En este escenario de estallido social, el uribismo como proyecto político autoritario le apuesta a reforzar la exclusión política de las mayorías nacionales, convirtiendo la democracia en una completa simulación. Es decir, mantener abiertos los espacios de elecciones, con la complicidad de los organismos electorales y de control para favorecer —a toda costa— las aspiraciones de sus candidatos, y el sostén de la fuerza pública y del neoparamilitarismo para reprimir a sangre y fuego el movimiento social en campos y ciudades.
Por eso pienso que no se debe aplazar la batalla definitiva para la contienda electoral de 2022. Consignas de redes sociales como «nos vemos en las urnas» y «¿ya inscribieron la cédula» son importantes de cara a incentivar la participación electoral en un país con una abstención históricamente elevada. No obstante, experiencias como la de Venezuela y recientemente Nicaragua nos deben servir para tomar precauciones respecto a los excesos y desvaríos de los gobiernos autoritarios de cara a procesos electorales. También la de El Salvador, sobre la manipulación a conveniencia de las reglas institucionales.

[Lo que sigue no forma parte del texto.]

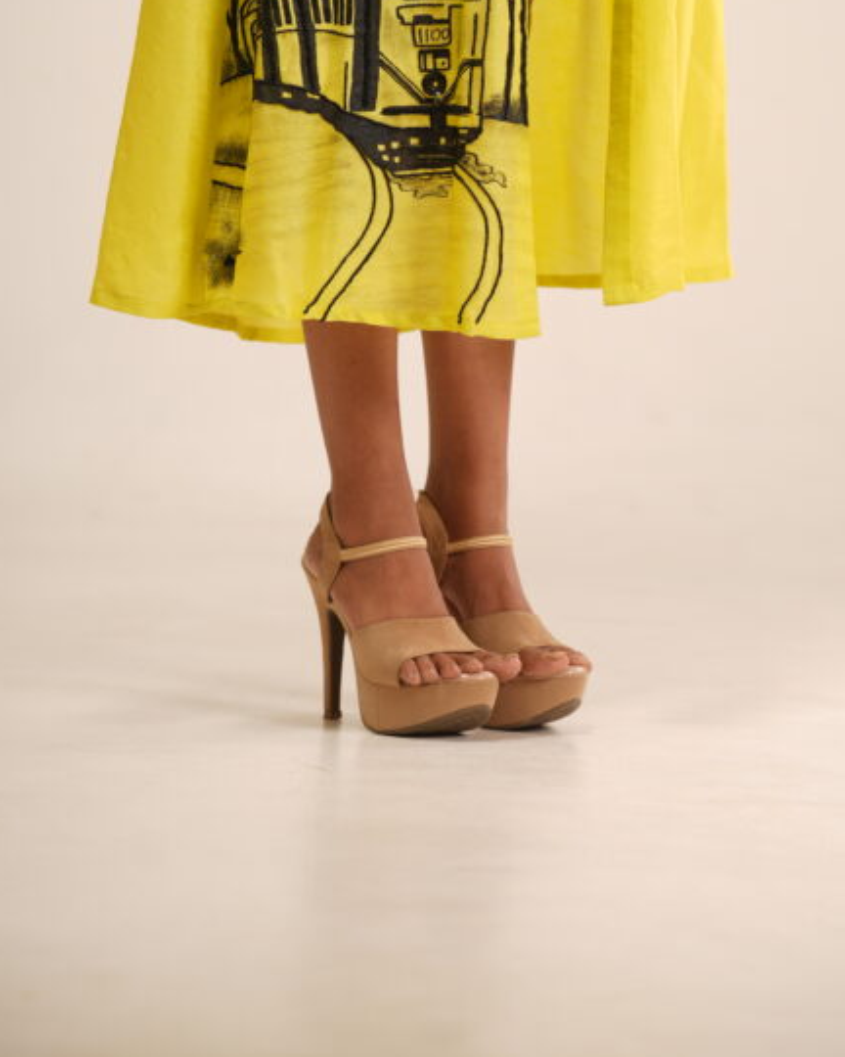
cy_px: 227
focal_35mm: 133
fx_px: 4158
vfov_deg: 14.4
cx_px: 419
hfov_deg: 11.6
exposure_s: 1/160
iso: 50
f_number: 3.5
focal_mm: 85
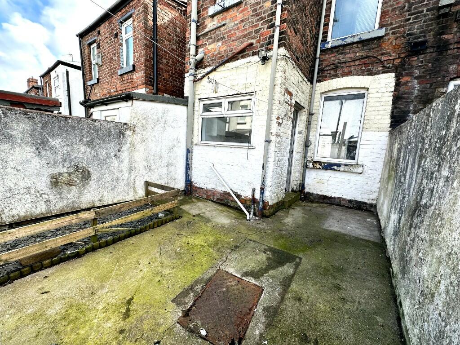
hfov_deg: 102.1
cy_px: 172
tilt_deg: -8.7
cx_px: 230
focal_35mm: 14
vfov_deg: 85.7
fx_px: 186
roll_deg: -3.6
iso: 40
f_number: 2.2
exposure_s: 1/575
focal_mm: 2.22
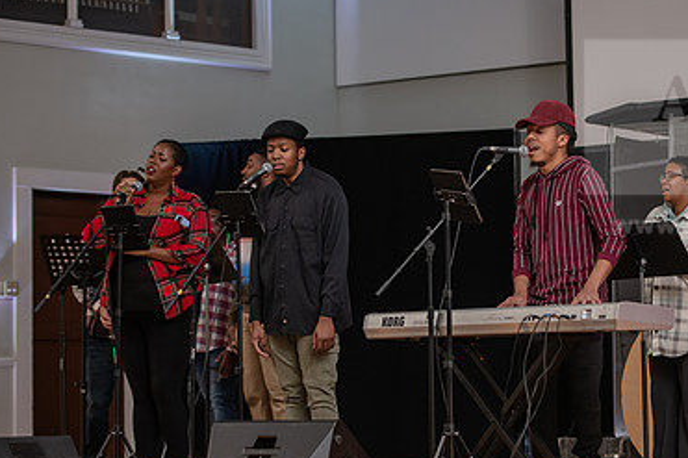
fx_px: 2541
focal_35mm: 133
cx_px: 529
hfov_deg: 15.3
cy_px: 264
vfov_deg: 10.3
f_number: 2.8
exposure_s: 1/40
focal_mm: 85
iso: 800
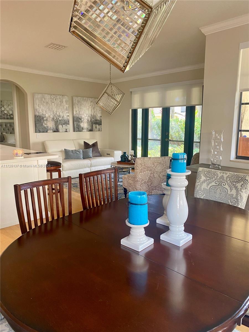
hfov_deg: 53.1
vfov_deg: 67.3
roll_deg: -0.4
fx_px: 249
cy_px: 166
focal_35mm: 26
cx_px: 124
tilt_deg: -9.5
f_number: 1.8
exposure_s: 1/60
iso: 160
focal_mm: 4.25
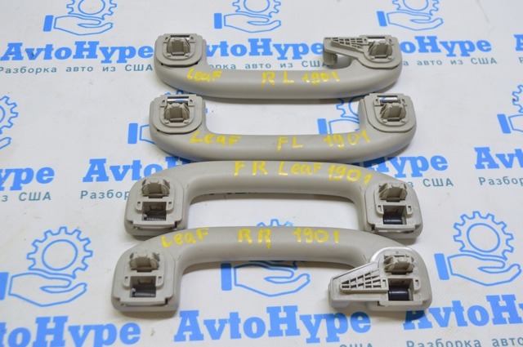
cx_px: 262
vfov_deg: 29.8
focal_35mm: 45
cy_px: 174
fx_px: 653
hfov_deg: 43.7
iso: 400
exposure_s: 1/25
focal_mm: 30
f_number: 5.6
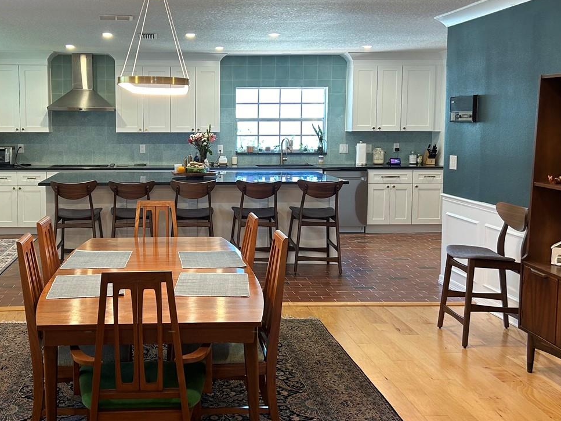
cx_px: 188
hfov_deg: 43.2
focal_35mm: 43
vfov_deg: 33.6
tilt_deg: -5.3
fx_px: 697
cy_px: 187
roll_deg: -0.3
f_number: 1.5
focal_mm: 5.7
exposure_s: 1/60
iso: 80
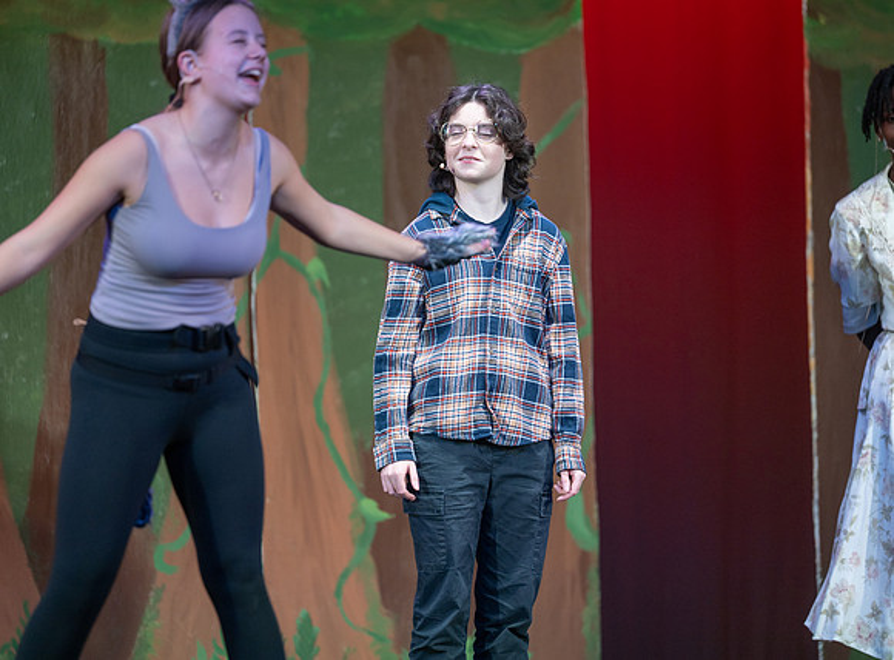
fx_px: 6219
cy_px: 299
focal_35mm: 242
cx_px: 432
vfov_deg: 6.1
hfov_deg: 8.2
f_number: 2.8
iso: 360
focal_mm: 200
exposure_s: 1/320
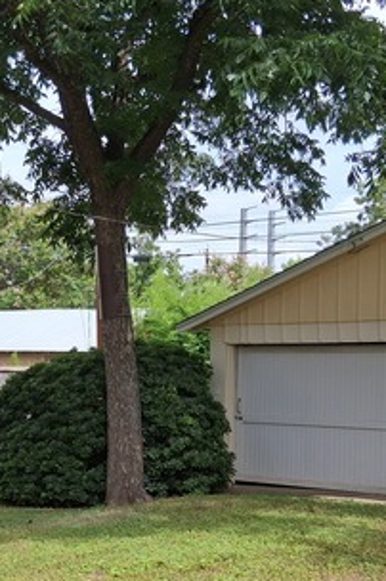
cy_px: 380
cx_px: 82
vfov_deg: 34.8
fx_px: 919
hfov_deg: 23.4
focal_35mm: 57
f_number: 1.8
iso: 25
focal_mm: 3.98
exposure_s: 1/452
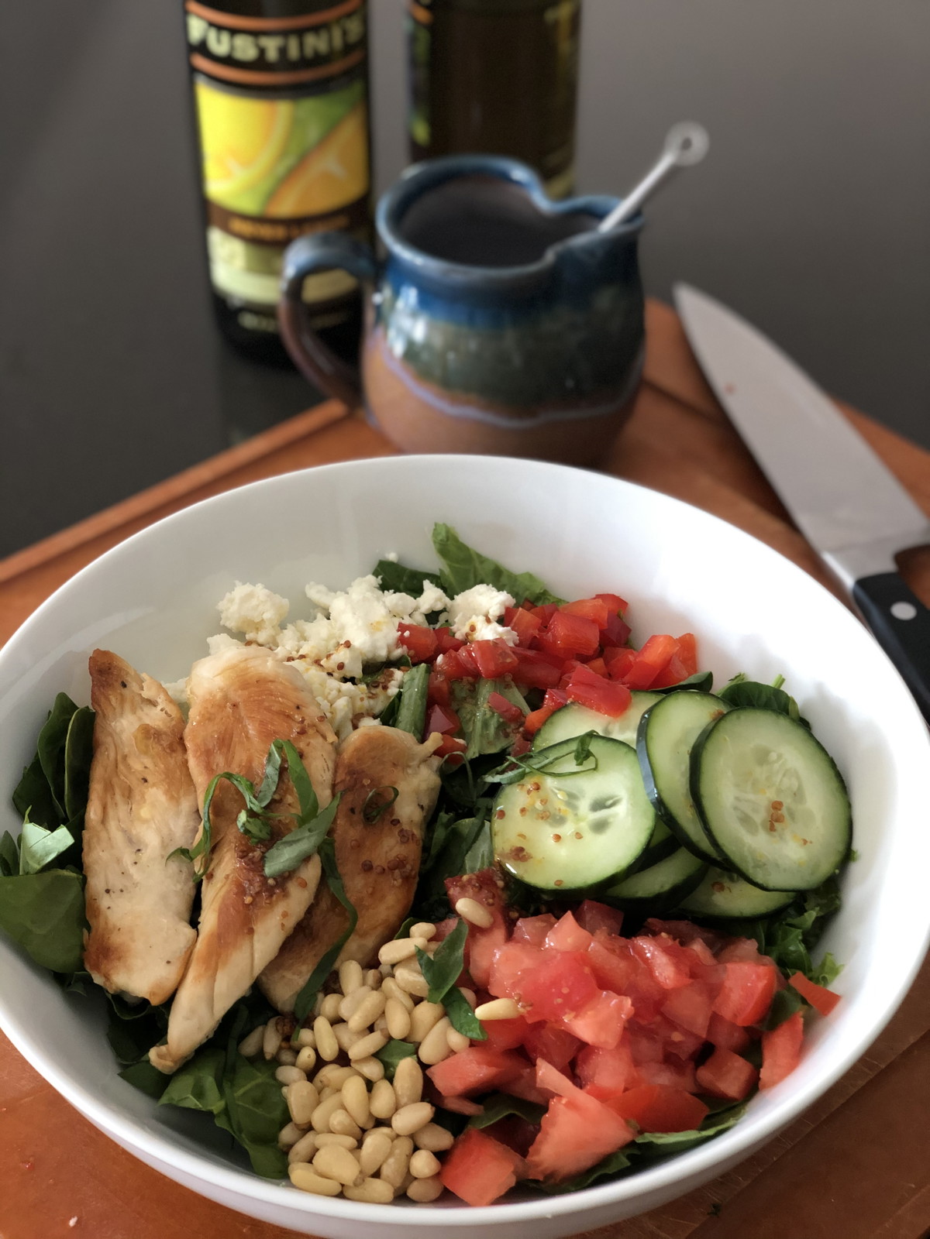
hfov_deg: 28.0
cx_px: 465
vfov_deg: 36.8
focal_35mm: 52
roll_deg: -0.2
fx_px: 1863
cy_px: 620
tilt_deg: -42.8
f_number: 2.4
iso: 100
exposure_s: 1/30
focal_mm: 6
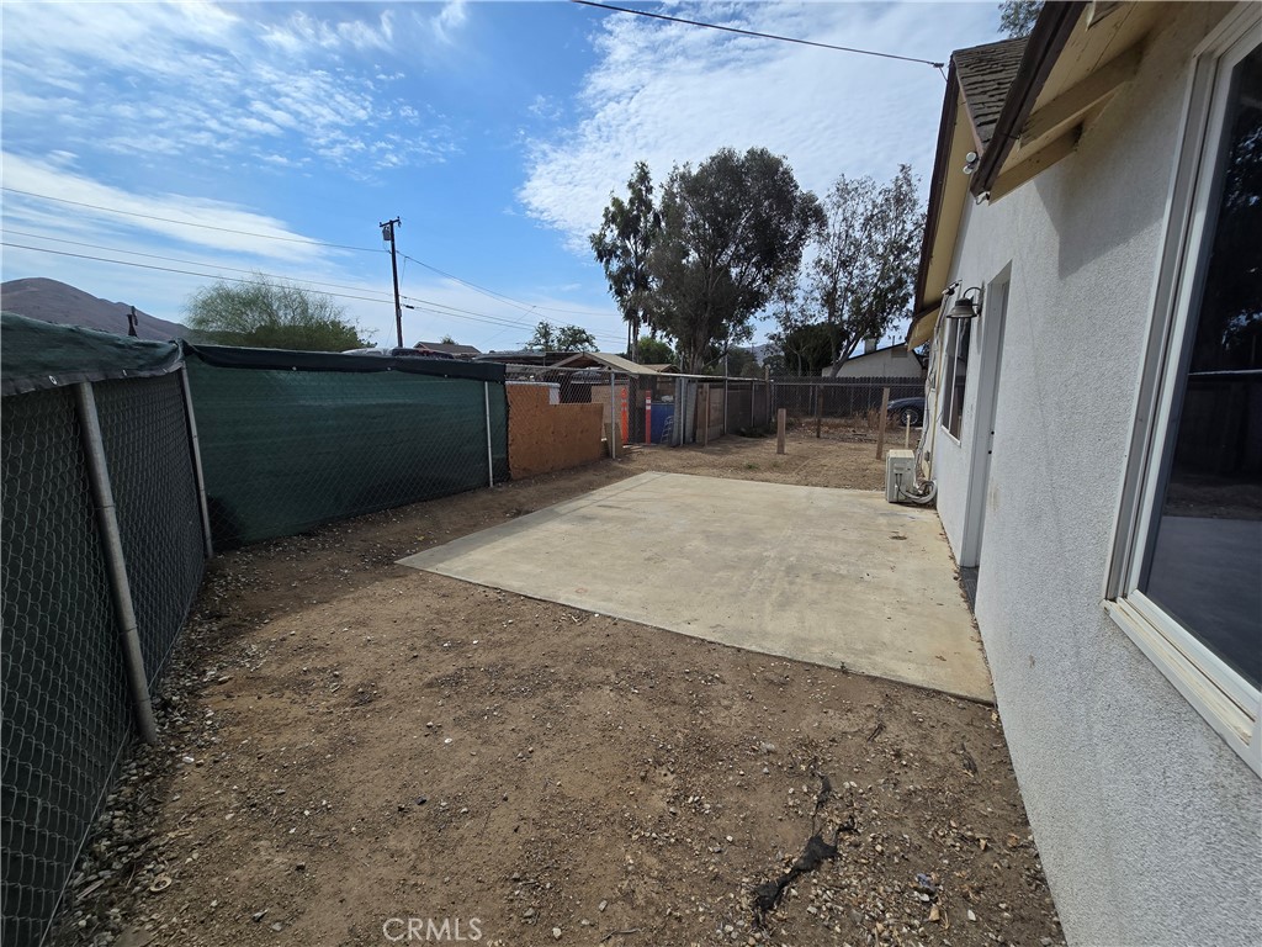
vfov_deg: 89.9
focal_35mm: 13
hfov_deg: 106.2
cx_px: 631
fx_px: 474
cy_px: 474
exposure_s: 1/3778
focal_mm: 2.2
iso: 50
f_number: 2.2
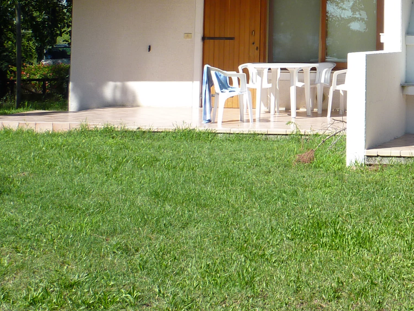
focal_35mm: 84
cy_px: -37
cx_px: 468
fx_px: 1005
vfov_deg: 17.0
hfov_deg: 21.9
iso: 80
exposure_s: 1/400
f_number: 4
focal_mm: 5.7
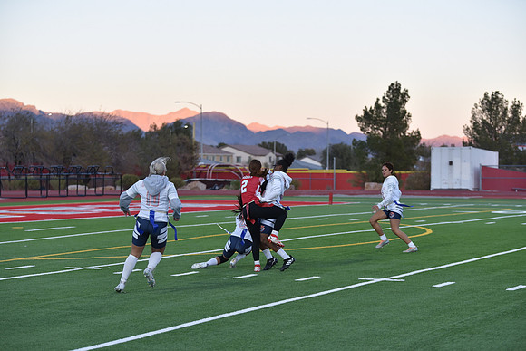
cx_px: 263
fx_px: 1344
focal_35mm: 92
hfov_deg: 22.1
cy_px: 176
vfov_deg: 14.9
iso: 560
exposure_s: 1/800
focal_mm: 92
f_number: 2.8
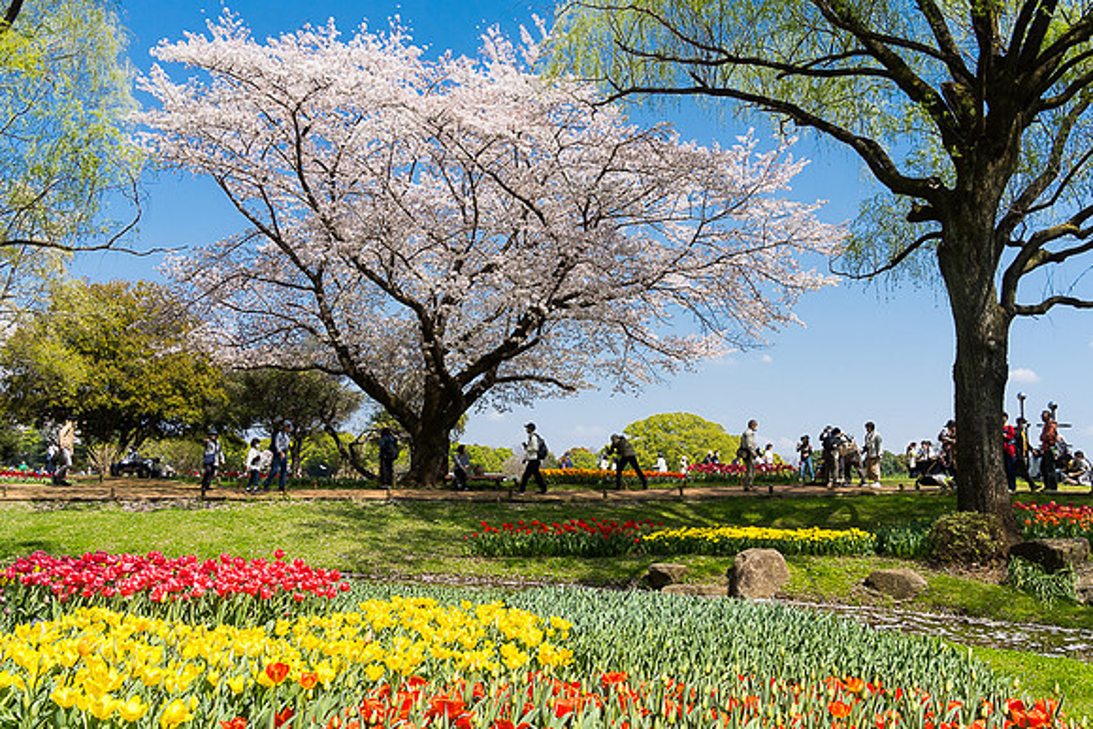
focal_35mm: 30
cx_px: 546
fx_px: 922
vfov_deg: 43.2
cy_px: 364
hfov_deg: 61.3
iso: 400
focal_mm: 28
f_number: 16
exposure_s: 1/200
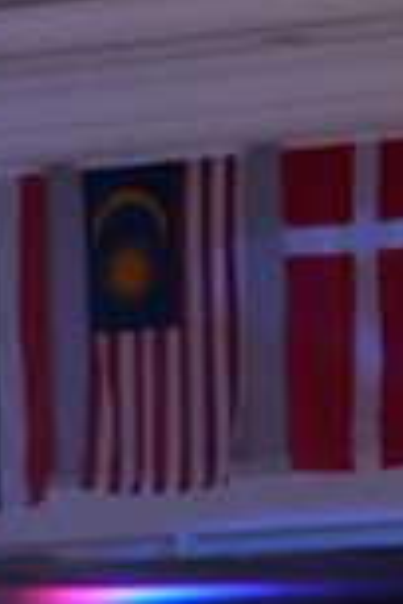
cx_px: 14
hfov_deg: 3.4
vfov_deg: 5.1
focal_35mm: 399
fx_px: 6699
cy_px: 1109
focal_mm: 105
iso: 4000
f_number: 4.5
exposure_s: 1/250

El momento definitivo es ahora. Si la apuesta del uribismo y las élites económicas, políticas y sociales que lo secundan es convertir la democracia en una simulación, la de la ciudadanía debe ser revitalizar la democracia.
En ese sentido, las primeras líneas nos han dado una lección valiosa. Más allá de las barricadas y la resistencia frente a la represión de la fuerza pública; sus miembros convirtieron el espacio público en epicentros de deliberación y construcción colectiva de programas de cambio social. Lo que el Gobierno denomina islas de anarquía son, en realidad, un oasis democrático.
Cabildos abiertos, asambleas comunales… no importa el nombre. Deberíamos pasar de las marchas y concentraciones a la deliberación pública y la construcción de alternativas a los problemas nacionales, desde los más cotidianos hasta los más complejos. Espacios liderados por ciudadanos, donde puedan confluir las primeras líneas, los simpatizantes del paro y también los que no.
De lo contrario, la barbarie del autoritarismo seguirá instalada.